Stored entries

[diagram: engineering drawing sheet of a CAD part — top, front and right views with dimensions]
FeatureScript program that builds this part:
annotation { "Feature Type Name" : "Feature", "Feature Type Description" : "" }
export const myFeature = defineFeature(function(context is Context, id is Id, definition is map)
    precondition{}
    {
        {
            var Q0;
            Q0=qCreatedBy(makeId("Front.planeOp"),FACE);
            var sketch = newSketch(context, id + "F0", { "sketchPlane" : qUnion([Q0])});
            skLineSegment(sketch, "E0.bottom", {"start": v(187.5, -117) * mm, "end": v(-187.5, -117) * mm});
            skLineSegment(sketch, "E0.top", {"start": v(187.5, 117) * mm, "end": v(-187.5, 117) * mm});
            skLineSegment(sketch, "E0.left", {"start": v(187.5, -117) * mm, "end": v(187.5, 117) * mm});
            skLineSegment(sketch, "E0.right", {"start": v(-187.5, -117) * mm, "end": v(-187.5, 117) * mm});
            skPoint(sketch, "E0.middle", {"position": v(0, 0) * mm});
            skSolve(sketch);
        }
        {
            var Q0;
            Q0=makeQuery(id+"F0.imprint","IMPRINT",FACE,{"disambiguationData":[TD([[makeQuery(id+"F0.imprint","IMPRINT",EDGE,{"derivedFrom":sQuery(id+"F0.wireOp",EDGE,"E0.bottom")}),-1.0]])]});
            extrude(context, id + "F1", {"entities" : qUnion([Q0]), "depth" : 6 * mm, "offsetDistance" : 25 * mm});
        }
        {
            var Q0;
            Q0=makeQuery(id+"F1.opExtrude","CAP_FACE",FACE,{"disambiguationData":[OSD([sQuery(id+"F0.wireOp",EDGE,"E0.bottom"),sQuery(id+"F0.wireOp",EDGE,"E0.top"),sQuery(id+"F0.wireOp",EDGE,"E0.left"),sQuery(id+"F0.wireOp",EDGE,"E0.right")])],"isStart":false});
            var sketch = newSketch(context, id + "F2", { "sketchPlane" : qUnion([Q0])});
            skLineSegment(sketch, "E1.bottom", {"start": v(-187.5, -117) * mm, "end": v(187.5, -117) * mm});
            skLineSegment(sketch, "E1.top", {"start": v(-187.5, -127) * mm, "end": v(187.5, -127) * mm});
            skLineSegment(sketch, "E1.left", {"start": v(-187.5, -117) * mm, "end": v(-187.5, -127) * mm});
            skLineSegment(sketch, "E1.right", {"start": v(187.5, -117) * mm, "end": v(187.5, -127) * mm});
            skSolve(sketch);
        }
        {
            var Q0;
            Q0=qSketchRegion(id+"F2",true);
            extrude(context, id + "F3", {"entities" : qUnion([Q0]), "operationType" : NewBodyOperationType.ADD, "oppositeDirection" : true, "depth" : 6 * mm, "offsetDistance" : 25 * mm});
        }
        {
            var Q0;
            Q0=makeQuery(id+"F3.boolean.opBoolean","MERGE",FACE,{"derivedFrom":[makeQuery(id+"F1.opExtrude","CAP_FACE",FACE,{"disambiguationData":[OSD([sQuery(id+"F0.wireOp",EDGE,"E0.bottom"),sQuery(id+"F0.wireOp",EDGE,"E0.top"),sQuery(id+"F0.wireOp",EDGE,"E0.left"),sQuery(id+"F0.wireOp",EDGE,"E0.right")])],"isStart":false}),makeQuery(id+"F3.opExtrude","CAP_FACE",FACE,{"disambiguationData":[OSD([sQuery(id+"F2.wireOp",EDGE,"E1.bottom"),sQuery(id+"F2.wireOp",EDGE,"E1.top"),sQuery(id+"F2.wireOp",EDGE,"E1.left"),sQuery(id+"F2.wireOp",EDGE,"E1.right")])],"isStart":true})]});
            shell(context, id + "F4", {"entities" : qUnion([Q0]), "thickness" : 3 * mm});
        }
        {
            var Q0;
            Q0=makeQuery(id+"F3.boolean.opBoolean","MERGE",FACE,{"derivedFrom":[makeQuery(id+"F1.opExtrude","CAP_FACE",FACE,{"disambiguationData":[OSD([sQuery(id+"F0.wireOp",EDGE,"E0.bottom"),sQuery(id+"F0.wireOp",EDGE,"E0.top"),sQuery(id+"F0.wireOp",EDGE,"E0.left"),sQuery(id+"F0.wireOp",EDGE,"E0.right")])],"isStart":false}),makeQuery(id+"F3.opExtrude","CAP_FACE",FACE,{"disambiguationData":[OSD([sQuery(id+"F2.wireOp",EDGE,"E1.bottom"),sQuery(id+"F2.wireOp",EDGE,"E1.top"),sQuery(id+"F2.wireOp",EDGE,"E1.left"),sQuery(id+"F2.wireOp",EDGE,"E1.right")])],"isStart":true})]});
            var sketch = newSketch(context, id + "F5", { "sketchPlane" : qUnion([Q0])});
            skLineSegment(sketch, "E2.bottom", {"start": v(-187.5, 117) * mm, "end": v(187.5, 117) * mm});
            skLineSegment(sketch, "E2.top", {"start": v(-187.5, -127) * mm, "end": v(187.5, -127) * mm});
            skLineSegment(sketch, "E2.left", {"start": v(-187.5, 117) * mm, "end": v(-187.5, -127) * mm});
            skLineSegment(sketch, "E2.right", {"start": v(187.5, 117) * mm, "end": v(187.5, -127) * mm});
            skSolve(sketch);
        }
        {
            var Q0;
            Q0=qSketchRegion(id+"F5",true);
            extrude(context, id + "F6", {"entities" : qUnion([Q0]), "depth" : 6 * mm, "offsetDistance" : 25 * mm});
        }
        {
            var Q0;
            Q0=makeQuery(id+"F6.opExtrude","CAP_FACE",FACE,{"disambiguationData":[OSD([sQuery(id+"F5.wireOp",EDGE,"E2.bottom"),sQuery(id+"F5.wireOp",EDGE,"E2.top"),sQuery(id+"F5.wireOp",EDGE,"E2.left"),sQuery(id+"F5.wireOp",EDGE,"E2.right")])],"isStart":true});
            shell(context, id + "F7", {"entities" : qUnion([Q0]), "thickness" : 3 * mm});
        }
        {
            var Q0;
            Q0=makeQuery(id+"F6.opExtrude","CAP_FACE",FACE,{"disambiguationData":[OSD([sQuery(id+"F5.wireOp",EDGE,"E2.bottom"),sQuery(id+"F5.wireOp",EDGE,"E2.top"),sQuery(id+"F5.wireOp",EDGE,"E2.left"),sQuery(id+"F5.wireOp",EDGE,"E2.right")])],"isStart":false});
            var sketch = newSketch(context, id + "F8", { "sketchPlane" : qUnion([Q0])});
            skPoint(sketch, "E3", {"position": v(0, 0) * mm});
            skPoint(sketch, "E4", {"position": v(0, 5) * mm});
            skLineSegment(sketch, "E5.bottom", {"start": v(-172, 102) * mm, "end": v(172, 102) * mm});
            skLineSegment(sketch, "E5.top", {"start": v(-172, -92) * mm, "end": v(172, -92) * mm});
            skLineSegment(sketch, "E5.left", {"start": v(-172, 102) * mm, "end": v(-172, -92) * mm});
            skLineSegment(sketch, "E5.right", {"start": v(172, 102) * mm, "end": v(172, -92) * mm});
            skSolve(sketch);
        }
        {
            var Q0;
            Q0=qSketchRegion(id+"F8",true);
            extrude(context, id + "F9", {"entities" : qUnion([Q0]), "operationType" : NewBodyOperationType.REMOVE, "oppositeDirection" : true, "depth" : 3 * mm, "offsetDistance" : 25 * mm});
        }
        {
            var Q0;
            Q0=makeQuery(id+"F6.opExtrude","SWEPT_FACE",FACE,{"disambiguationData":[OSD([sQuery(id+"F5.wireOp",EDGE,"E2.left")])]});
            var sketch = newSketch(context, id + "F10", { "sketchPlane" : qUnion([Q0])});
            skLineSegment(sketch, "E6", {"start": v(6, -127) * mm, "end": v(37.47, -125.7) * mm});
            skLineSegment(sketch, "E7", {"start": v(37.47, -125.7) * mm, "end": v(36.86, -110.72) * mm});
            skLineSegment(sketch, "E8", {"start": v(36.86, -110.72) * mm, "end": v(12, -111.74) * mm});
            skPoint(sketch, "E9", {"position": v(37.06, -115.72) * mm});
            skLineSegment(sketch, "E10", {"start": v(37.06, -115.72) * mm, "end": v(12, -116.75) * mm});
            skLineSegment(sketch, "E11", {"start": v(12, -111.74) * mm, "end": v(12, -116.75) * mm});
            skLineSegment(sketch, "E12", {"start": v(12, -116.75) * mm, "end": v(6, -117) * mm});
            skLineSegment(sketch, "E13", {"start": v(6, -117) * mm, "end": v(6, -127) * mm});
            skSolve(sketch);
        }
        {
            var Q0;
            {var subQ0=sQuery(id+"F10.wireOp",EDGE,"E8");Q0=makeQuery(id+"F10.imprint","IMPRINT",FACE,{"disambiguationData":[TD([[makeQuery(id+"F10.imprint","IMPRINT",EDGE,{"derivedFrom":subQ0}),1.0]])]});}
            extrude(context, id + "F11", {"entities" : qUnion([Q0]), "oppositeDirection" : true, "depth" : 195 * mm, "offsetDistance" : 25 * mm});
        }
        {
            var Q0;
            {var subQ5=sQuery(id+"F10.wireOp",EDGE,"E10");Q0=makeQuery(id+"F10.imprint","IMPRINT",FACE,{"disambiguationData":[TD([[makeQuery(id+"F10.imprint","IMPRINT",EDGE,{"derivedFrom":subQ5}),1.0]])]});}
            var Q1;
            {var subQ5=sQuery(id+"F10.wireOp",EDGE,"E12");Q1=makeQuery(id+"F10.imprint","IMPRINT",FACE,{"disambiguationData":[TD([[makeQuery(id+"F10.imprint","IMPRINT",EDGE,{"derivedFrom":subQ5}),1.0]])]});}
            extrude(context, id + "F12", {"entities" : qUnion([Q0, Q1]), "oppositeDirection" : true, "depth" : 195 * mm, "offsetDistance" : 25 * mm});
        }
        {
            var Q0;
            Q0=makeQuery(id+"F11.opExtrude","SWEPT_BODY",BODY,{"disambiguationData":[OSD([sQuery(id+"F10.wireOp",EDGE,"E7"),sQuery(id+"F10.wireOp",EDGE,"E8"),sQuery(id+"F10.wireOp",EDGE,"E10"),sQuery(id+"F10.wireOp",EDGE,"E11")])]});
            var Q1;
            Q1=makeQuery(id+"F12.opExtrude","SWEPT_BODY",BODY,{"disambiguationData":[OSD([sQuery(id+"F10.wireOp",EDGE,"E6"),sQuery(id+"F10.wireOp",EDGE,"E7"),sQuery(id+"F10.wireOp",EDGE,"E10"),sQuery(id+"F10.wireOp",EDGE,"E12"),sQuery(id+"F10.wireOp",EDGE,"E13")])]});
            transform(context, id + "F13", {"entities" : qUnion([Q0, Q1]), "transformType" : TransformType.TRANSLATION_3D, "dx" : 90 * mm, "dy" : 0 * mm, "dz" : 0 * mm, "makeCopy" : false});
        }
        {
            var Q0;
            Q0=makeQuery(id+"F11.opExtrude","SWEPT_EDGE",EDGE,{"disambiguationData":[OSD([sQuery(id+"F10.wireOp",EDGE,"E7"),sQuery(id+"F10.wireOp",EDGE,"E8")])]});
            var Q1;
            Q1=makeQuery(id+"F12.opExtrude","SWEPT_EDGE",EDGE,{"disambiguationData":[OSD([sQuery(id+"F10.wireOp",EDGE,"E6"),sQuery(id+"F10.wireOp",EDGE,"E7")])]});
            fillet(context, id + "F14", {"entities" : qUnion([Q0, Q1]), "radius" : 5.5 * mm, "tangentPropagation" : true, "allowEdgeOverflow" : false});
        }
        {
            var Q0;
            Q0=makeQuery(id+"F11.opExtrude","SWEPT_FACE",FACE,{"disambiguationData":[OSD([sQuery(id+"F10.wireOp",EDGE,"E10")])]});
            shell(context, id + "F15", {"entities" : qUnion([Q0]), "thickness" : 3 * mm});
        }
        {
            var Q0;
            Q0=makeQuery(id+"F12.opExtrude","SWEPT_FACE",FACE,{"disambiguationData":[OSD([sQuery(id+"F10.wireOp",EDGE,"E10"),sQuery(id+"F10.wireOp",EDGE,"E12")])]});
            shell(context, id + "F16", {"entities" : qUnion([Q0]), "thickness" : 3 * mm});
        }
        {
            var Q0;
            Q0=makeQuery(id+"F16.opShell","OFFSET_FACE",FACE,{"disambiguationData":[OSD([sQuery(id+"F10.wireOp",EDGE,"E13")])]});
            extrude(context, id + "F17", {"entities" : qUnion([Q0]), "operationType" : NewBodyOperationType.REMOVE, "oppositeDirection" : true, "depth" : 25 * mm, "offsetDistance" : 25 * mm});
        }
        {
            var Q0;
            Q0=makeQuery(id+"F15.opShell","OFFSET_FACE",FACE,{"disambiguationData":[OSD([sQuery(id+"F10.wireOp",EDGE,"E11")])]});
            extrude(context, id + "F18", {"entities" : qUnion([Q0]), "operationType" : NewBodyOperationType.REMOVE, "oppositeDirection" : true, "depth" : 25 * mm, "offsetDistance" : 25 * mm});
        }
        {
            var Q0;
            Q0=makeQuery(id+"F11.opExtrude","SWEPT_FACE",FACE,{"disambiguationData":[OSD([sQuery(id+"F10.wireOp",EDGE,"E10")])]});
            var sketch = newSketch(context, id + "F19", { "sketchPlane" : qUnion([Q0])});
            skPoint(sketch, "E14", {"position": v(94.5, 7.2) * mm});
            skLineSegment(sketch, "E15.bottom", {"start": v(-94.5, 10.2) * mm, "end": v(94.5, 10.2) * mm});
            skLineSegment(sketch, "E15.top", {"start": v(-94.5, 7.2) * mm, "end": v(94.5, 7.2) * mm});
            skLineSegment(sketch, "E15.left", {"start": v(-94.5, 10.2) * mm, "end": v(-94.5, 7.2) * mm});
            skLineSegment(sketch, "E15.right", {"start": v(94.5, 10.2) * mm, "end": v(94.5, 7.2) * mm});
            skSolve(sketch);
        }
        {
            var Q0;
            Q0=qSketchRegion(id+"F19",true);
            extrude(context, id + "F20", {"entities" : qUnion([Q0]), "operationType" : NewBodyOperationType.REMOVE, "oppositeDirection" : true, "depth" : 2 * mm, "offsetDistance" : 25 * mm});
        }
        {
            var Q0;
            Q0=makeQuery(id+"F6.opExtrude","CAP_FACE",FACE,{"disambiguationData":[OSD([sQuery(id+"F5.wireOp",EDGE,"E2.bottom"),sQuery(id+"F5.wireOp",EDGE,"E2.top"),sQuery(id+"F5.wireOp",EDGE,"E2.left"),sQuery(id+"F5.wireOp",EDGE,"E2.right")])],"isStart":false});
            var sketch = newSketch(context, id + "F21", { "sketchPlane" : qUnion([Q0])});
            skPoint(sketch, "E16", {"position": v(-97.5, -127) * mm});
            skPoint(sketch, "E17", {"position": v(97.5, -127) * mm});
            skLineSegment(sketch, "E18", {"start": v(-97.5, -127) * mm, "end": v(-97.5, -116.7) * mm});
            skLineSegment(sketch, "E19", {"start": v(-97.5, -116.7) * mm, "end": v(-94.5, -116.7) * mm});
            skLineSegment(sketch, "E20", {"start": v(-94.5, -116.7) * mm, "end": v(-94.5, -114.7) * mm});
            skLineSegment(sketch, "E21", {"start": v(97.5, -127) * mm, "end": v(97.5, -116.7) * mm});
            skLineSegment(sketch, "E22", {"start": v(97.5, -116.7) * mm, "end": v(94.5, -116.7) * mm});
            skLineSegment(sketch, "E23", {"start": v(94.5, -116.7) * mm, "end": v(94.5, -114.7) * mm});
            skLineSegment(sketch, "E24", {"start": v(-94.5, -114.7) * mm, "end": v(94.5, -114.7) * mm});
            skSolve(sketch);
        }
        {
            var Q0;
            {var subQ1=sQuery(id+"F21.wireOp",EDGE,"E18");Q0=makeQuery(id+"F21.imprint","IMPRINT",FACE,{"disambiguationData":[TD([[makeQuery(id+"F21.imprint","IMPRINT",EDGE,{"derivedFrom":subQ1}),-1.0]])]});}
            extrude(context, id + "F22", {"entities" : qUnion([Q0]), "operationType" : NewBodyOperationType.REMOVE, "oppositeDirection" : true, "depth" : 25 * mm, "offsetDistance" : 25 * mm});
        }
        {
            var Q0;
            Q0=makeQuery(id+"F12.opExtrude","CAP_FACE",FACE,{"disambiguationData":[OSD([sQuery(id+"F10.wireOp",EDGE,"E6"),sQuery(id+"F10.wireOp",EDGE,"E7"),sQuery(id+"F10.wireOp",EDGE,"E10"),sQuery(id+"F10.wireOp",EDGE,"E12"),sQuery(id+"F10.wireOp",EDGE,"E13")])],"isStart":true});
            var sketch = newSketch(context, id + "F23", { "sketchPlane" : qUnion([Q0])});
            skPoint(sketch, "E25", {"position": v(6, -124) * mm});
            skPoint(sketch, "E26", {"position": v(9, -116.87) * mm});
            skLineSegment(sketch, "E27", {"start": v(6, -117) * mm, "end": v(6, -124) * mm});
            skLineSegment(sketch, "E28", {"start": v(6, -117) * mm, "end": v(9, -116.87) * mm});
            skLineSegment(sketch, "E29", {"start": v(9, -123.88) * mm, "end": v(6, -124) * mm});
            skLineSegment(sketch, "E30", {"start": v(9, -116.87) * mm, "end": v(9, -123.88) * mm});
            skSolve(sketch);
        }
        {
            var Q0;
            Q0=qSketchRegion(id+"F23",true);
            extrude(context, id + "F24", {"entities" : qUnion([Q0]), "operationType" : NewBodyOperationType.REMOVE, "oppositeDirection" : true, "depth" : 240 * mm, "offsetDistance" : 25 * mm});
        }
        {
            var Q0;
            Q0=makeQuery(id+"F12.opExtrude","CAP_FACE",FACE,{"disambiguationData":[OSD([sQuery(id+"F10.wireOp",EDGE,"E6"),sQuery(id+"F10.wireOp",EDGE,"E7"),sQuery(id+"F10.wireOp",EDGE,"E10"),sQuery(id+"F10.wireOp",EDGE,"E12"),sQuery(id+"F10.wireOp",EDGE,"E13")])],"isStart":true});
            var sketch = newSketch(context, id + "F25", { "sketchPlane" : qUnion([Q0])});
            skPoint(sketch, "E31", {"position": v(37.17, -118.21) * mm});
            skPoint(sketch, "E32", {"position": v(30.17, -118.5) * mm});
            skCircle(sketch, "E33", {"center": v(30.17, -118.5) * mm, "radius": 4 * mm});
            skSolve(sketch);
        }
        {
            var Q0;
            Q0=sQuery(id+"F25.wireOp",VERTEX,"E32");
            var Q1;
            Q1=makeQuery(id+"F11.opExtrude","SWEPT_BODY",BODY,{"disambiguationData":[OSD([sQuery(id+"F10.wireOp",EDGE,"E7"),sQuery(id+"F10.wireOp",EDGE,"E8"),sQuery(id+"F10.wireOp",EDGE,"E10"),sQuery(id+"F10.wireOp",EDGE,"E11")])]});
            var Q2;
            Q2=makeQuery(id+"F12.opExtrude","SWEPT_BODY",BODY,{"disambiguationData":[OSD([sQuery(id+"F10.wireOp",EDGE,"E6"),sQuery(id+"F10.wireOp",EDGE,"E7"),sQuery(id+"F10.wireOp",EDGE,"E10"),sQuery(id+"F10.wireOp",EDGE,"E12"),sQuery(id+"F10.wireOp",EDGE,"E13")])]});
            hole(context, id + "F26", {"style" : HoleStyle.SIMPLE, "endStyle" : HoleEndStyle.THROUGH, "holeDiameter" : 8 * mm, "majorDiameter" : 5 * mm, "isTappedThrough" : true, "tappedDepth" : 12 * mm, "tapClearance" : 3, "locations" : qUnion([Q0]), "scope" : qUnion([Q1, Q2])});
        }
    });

→ Short problem: Count the lines in the items above that contain the string "radius", treating uppercase and lowercase as different. Reply with the number only.

→ Full output: 2